River Crouch Love Story Continues

Love Song

It was love at first sight when my eyes lighted on the River Crouch. I moved to Essex in 1972 from the heart of the West Country, where I lived in the historic City of Exeter, the Jewel and Guardian of Devon, Somerset, Dorset and Cornwall, all beautiful counties – Dorset with rolling hills, Cornwall and Devon with their rugged north coasts - estuaries, moorlands and sandy southern bays. Rural Somerset is gentle with a patchwork of farmlands, sleepy villages, woodlands, streams and hills where even now deer roam freely.

Secret Place

How could I find another love to rival the first?
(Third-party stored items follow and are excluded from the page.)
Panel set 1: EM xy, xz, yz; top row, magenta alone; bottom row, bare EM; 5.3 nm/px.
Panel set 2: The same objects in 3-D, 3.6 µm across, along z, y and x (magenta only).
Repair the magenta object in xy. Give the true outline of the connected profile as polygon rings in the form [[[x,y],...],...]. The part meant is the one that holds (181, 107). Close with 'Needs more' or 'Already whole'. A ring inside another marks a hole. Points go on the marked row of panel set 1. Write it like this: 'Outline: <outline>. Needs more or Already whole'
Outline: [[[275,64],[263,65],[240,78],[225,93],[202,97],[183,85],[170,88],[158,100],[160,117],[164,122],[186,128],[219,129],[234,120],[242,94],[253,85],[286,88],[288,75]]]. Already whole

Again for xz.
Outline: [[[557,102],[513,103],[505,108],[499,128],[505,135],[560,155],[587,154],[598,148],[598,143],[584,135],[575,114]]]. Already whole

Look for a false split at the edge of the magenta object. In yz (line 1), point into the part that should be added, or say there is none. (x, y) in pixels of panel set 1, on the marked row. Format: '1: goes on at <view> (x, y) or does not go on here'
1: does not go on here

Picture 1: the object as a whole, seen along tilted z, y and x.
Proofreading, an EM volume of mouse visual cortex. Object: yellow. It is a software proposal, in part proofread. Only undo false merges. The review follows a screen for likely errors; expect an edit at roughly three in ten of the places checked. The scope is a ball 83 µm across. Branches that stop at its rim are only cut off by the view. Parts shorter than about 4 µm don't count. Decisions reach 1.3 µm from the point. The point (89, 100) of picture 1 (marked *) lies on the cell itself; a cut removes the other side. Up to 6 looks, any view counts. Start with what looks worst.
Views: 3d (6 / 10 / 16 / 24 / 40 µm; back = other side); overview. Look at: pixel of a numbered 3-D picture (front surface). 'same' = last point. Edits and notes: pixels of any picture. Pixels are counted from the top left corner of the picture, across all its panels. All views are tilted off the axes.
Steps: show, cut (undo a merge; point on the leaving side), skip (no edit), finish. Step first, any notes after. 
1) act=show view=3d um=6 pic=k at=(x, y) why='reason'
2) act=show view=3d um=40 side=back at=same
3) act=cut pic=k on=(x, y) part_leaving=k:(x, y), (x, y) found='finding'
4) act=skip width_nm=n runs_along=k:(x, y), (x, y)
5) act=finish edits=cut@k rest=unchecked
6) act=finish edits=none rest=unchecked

I was shocked at the low-lying land of Southern East Anglia, not unlike that of Holland where the sky opens and a special light delights the eye of an artist. Clouds, sunlight, showers, rainbows for me, all took on a new significance. It was Constable Country where the green leaves danced, casting their spell on one of England’s finest painters, a man inspired with reflective sunlight, to my mind the father of the Impressionists, the great John Constable. Renoir, Monet, and Cezanne followed in his footsteps and were perhaps influenced by the greatest painter of all time, William Turner, who by some, is considered to be the Father of the Impressionists, particularly masterful Monet who marvelled at shimmering light and who captured magic in paintings of the Thames at the Houses of Parliament, and gloried in portraying transitory images of a glowing haystack in the middle of nowhere.

Eternity


The River Crouch for me was like an exploding star, full of light, subtle hues, vast horizons, secret places where the spider hides, the moth flits in the early dusk and the bat silently glides in the dark of night while the big full moon lifts above silver clouds. The cricket and the coot, the fox and hare come to life with the early sun, and the wildfowler lies undercover in shadows at the edge of the pool where his decoys wait. Unsuspecting duck alight; then there are puffs of smoke, followed by double blasts of doom, and helpless birds lay limp; one aimlessly flaps it wings, but the retriever puts and end to that.

Home for Some


These are but a few images of my love of the River Crouch. She is a vibrant river that ever moves with the falling and rising of the tides. Her rhythms are far more seductive than those of a fair maiden. She can be ruthless by taking the lives of the unsuspecting and yet she can open her arms and make a stranger welcome; she can be an enchantress who captivates the soul, and this she has done to me! One day I shall be enveloped in her womb when she receives my ashes, and we shall be entwined together for ever.